Excerpt to read |
begin

Sunday, July 18, 2010

New York in the '30s

Berenice Abbott is famous for her photographs of New York City in the 1930s. In 1935 she was taken on as a photographer in the Federal Art Project and assigned to continue work she had already begun in a self-directed program called "Changing New York." Using a large-format Graflex camera she took a bit more than 300 photos over the next four years. All the negatives are now in collections of the Museum of the City of New York.

The New York Public Library, which holds copies of the photos, has put 160 of them on flickr. The images are also in NYPL's Digital Gallery. Because Abbott was an FAP employee, all are in the public domain.

Here are some of the 160 that I like best. They're in chronological order and encompass most of a year from October, 1935, through August, 1936. The captions contain the title of the photo. In many cases there's also a description by an NYPL curator.

end

Data shown |
begin

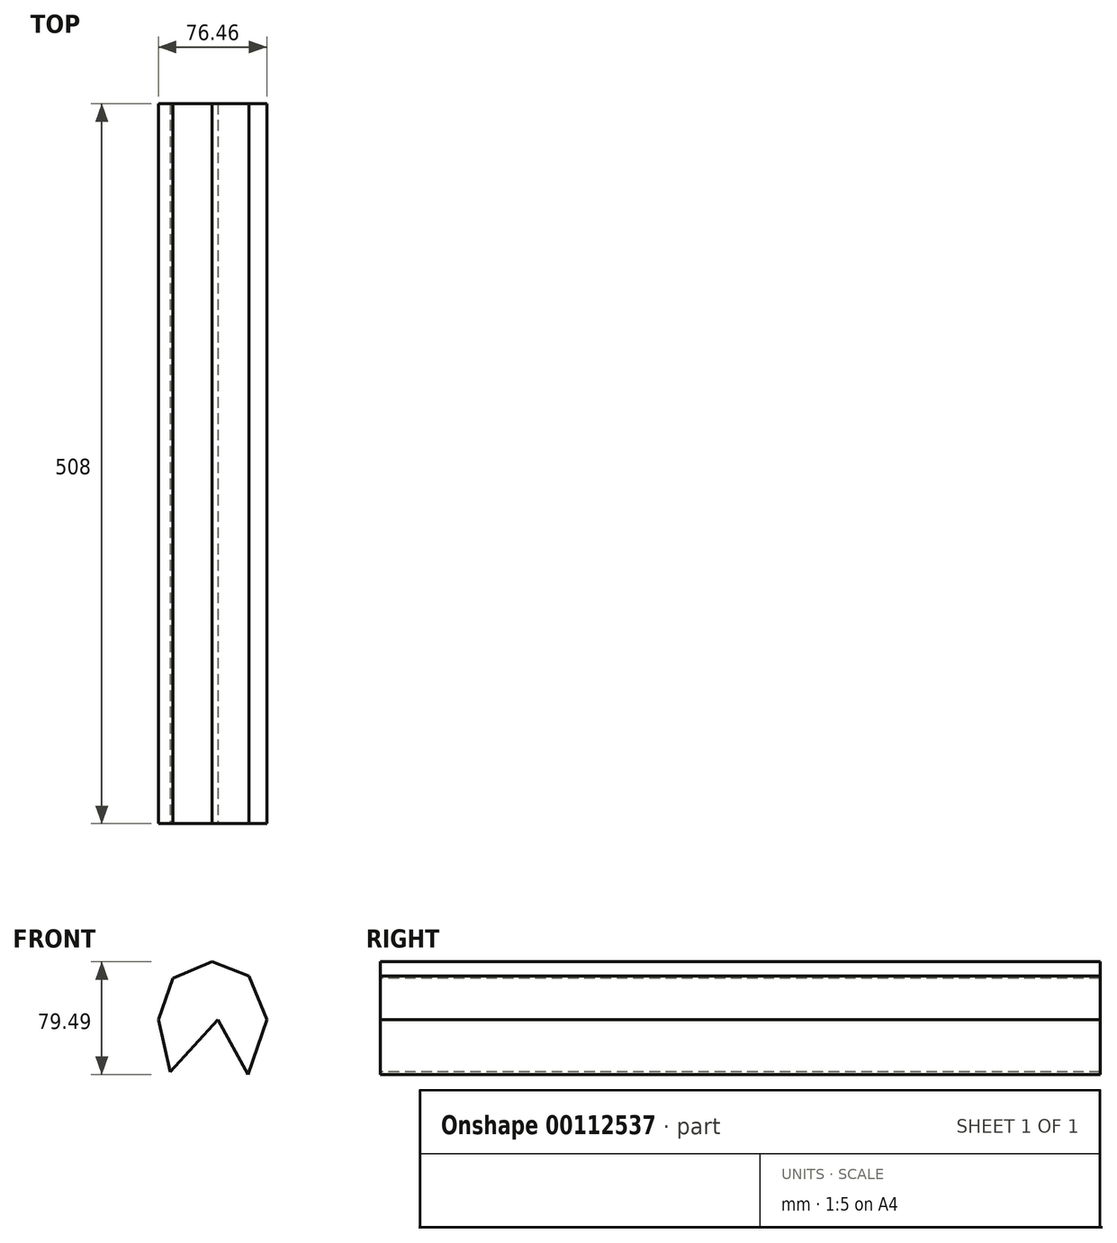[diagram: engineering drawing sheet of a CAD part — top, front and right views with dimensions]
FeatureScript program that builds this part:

end

What you need to do |
(A) From the post on Berenice Abbott's New York photographs, reproduce word for word the passage starting at "Berenice Abbott is" and ending at "of New York.".
(B) According to the post on Berenice Abbott's New York photographs, what camera did Abbott use for the Federal Art Project work?
Nothing in the listing is needed here.

Response list |
(A)
Berenice Abbott is famous for her photographs of New York City in the 1930s. In 1935 she was taken on as a photographer in the Federal Art Project and assigned to continue work she had already begun in a self-directed program called "Changing New York." Using a large-format Graflex camera she took a bit more than 300 photos over the next four years. All the negatives are now in collections of the Museum of the City of New York.

(B) A large-format Graflex camera.